In the point-free notation, we can write it as:

${\displaystyle {\begin{pmatrix}f_{x_{1}x_{1}}&f_{x_{1}x_{2}}&\dots &f_{x_{1}x_{n}}\\f_{x_{2}x_{1}}&f_{x_{2}x_{2}}&\dots &f_{x_{2}x_{n}}\\\cdot &\cdot &\cdot &\cdot \\\cdot &\cdot &\cdot &\cdot \\\cdot &\cdot &\cdot &\cdot \\f_{x_{n}x_{1}}&f_{x_{n}x_{2}}&\dots &f_{x_{n}x_{n}}\\\end{pmatrix}}}$

Under continuity assumptions

If we assume that all the second-order partials of ${\displaystyle f}$ are continuous functions everywhere, then the following happens:

• The Hessian matrix of ${\displaystyle f}$ at any point is a symmetric matrix, i.e., its ${\displaystyle (ij)^{th}}$ entry equals its ${\displaystyle (ji)^{th}}$ entry. This follows from Clairaut's theorem on equality of mixed partials.
• We can think of the Hessian matrix as the second derivative of the function, i.e., it is a matrix describing the second derivative.
• ${\displaystyle f}$ is twice differentiable as a function.
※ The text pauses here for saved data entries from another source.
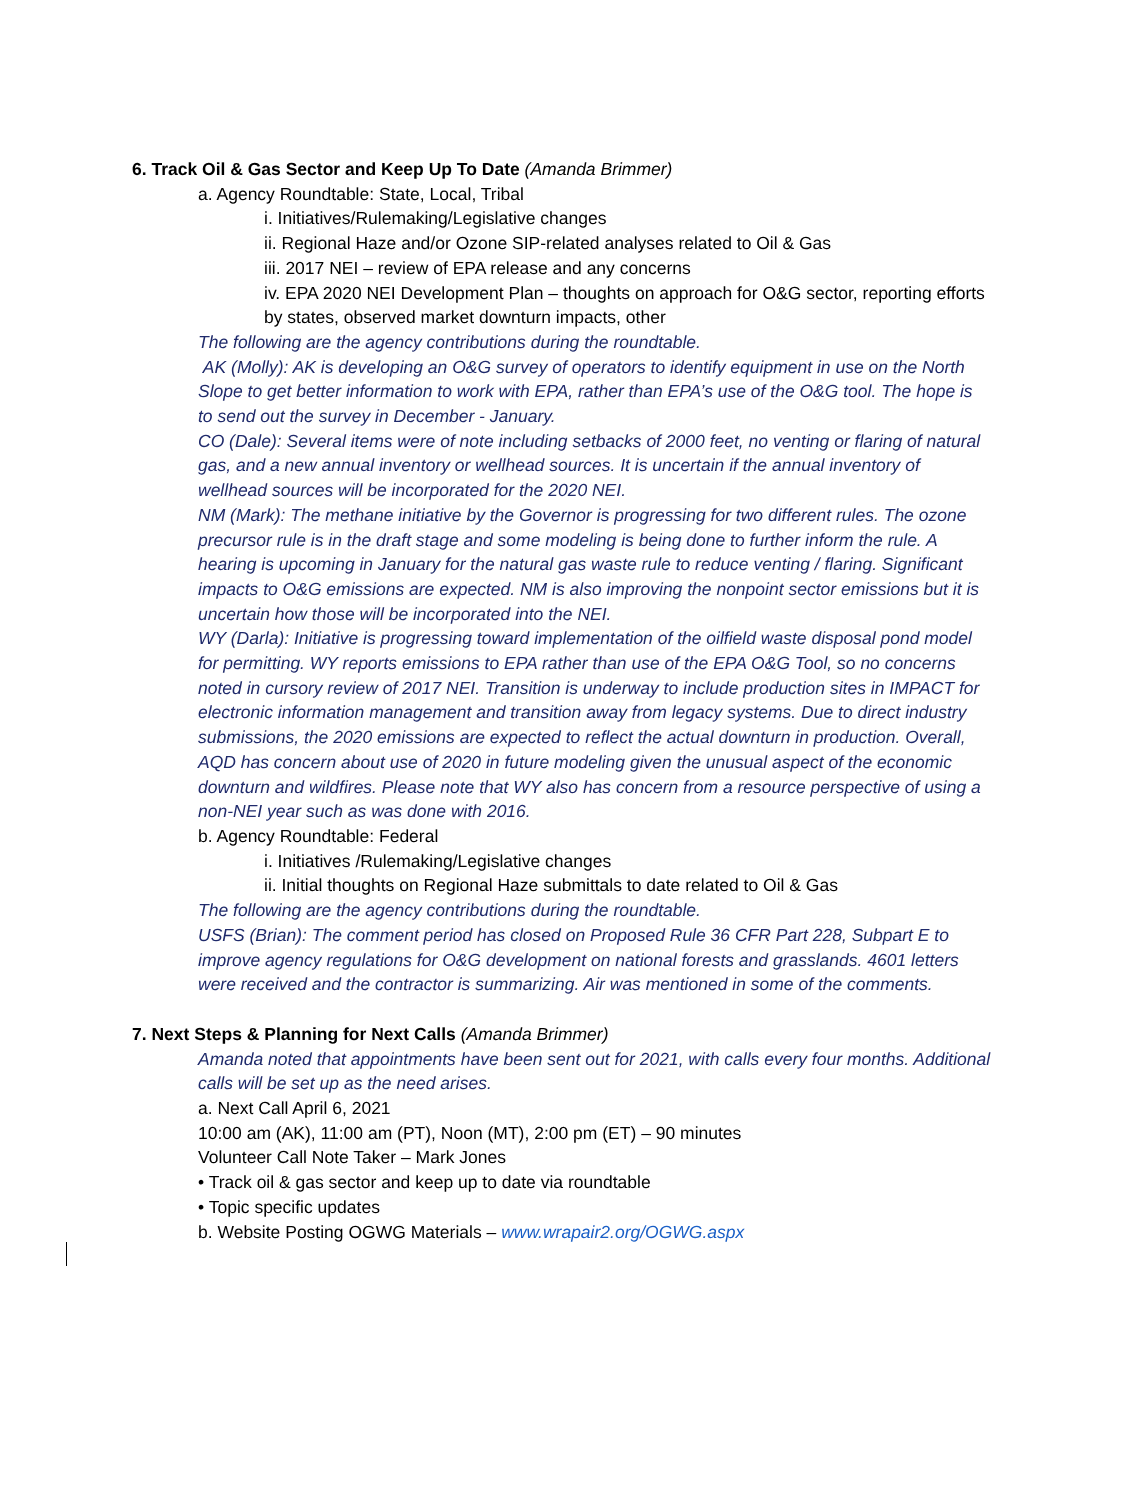6. Track Oil & Gas Sector and Keep Up To Date (Amanda Brimmer)
a. Agency Roundtable: State, Local, Tribal
i. Initiatives/Rulemaking/Legislative changes
ii. Regional Haze and/or Ozone SIP-related analyses related to Oil & Gas
iii. 2017 NEI – review of EPA release and any concerns
iv. EPA 2020 NEI Development Plan – thoughts on approach for O&G sector, reporting efforts by states, observed market downturn impacts, other
The following are the agency contributions during the roundtable.
AK (Molly): AK is developing an O&G survey of operators to identify equipment in use on the North Slope to get better information to work with EPA, rather than EPA’s use of the O&G tool. The hope is to send out the survey in December - January.
CO (Dale): Several items were of note including setbacks of 2000 feet, no venting or flaring of natural gas, and a new annual inventory or wellhead sources. It is uncertain if the annual inventory of wellhead sources will be incorporated for the 2020 NEI.
NM (Mark): The methane initiative by the Governor is progressing for two different rules. The ozone precursor rule is in the draft stage and some modeling is being done to further inform the rule. A hearing is upcoming in January for the natural gas waste rule to reduce venting / flaring. Significant impacts to O&G emissions are expected. NM is also improving the nonpoint sector emissions but it is uncertain how those will be incorporated into the NEI.
WY (Darla): Initiative is progressing toward implementation of the oilfield waste disposal pond model for permitting. WY reports emissions to EPA rather than use of the EPA O&G Tool, so no concerns noted in cursory review of 2017 NEI. Transition is underway to include production sites in IMPACT for electronic information management and transition away from legacy systems. Due to direct industry submissions, the 2020 emissions are expected to reflect the actual downturn in production. Overall, AQD has concern about use of 2020 in future modeling given the unusual aspect of the economic downturn and wildfires. Please note that WY also has concern from a resource perspective of using a non-NEI year such as was done with 2016.
b. Agency Roundtable: Federal
i. Initiatives /Rulemaking/Legislative changes
ii. Initial thoughts on Regional Haze submittals to date related to Oil & Gas
The following are the agency contributions during the roundtable.
USFS (Brian): The comment period has closed on Proposed Rule 36 CFR Part 228, Subpart E to improve agency regulations for O&G development on national forests and grasslands. 4601 letters were received and the contractor is summarizing. Air was mentioned in some of the comments.
7. Next Steps & Planning for Next Calls (Amanda Brimmer)
Amanda noted that appointments have been sent out for 2021, with calls every four months. Additional calls will be set up as the need arises.
a. Next Call April 6, 2021
10:00 am (AK), 11:00 am (PT), Noon (MT), 2:00 pm (ET) – 90 minutes
Volunteer Call Note Taker – Mark Jones
• Track oil & gas sector and keep up to date via roundtable
• Topic specific updates
b. Website Posting OGWG Materials – www.wrapair2.org/OGWG.aspx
Hence, the Hessian matrix of ${\displaystyle f}$ is the same as the Jacobian matrix of the gradient vector ${\displaystyle \nabla f}$, where the latter is viewed as a vector-valued function.

Note that the final conclusion actually only requires the existence of the gradient vector, hence it holds even if the second-order partials are not continuous.